Il y a trente ans, Henry « Razor » Sharp et Billy « The Kid » McDonnen, deux grands boxeurs dont la rivalité était devenue légendaire, s'apprêtaient à livrer leur ultime combat. Mais le premier a brutalement mis un terme à sa carrière, empêchant un vainqueur d'être désigné. La diffusion d'un reportage racontant leur histoire relance la machine, et voilà les deux papys repartis à l'entraînement, et bientôt sur le ring.
Sylvester Stallone et Robert De Niro incarnent les deux boxeurs Razor et The Kid. Ils se retrouvent seize ans après Cop Land de 1997. Avec leurs rôles, Stallone et De Niro parodient très clairement leurs personnages de Rocky Balboa (Rocky) et Jake LaMotta (Raging Bull). L’essence même du long-métrage tient sur la parodie de ces deux classiques de film de boxe, car on est bien en face d’une comédie américaine.
Pêle-mêle, on peut voir Razor voulant s'exercer à boxer sur des carcasses de viande, il est aveugle d’un œil, etc… Du côté de The Kid, il est propriétaire d'un club dans lequel il fait le comique sur scène, il est très gourmand, entretient des rapports sexuels avec de jeunes clientes, etc… Et ce ne sont pas les seuls références.
Peter Segal, le réalisateur, n’est pas un foudre de guerre. Son truc à lui, c’est la bonne vieille comédie qui tache. Ici, heureusement, il s’efface derrière les deux légendes italo-américaines qui peuvent alors imposer leur présence. On aurait bien sûr préféré que Sylvester Stallone se charge lui-même de la mise en scène, qui aurait gagné en force, en ampleur et sur de nombreux points.
Grudge Match sort en 2013 et me déçoit.
La faute notamment à avoir voulu dramatiser l’ensemble.
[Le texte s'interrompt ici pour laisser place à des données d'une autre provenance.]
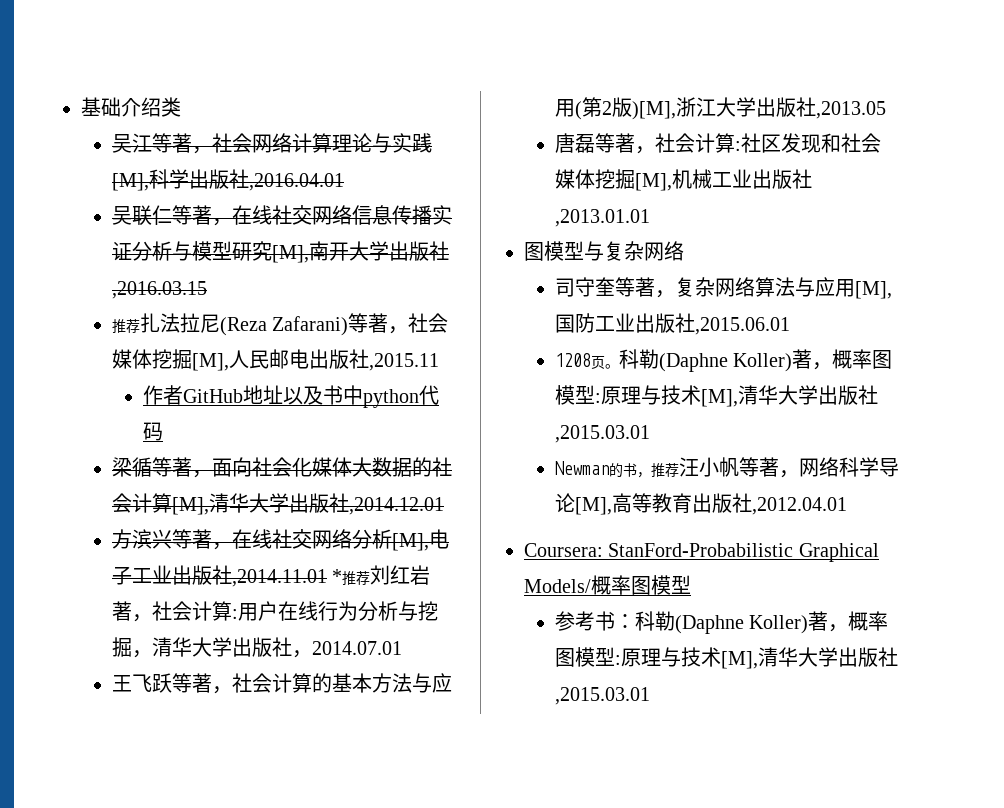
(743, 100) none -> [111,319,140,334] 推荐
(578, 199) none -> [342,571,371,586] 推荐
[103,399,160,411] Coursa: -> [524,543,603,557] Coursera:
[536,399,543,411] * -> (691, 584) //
En donnant une histoire aux deux boxeurs via l’intervention d’un personnage féminin dont, au final, on se serait bien passé. La raison de la mésentente entre les deux combattants : l’un ayant couché avec la femme de l’autre, en lui donnant par la même occasion un enfant. Faisant dériver le scénario sur différentes trames mille fois vues et qui se montrent inutiles : le fils rencontrant son père pour la première fois depuis sa naissance. Cette dramatisation permet néanmoins de s’attacher un minimum aux protagonistes, ce qui est déjà ça. Mais face à ce que pouvait promettre le projet, il est décevant de voir que celui-ci se prend beaucoup trop au sérieux. Les séquences humoristiques présentes se montrant bien trop sages, étant mises au second plan.
Et pourtant le casting secondaire pouvait offrir quelque chose de plus authentique. Je pense notamment à Jon Bernthal toujours excellent dans ses rôles et Alan Arkin qui parodie le rôle de Mickey dans la saga Rocky (Arkin a déjà travaillé avec Peter Segal sur Get Smart). Seule, Kim Basinger paraît être un peu a côté de la plaque, dommage.
Kevin Hart, le personnage qui doit faire le liant et le lien entre Sylvester Stallone et Robert De Niro, est l’atout comique des scénaristes. Il aurait du l’être tout du moins. Ses blagues tombent souvent à l’eau, je le trouve toujours à contre courant et il ne m’a jamais fait rire.
Pour être clair, j’ai rigolé deux fois durant le film : une blague sur le vomi et sur les pets (ok, mon humour n’est pas très fin).
Ne reste que le combat final, comme dans tout bon film de boxe qui se respecte. Rappelons que le film est réalisé par Peter Segal, qui s’est fait connaître par la comédie et dont la filmographie ne jure que par ce genre. Il n’est donc pas le cinéaste idéal pour filmer et donner de la puissance à un combat. Nous avons affaire à la rencontre la plus molle jamais réalisée pour un film de boxe. Avec une caméra qui reste plantée là, scrutant les deux combattants qui, eux, semblent se démener un peu. Une séquence qui doit se contenter, du coup, du travail au montage (ralentis, et cut notamment) pour donner un semblant de dynamique qui, bien entendu, ne se fait jamais ressentir.
La composition musicale de Trevor Rabin (qui a déjà travaillé avec Peter Segal sur Get Smart) est vraiment passe-partout et ne surligne aucun moment épique.
Je devrais détester Grudge Match, et pourtant je l’ai trouvé sympathique. Pourquoi ? Sans doute à cause de la formidable naïveté qui n'a jamais quitté Sylvester Stallone et sa capacité à se moquer de lui-même (pareil pour Robert De Niro avec ses expressions faciales). Je suis content d’avoir revu ces deux légendes, même dans une comédie très moyenne.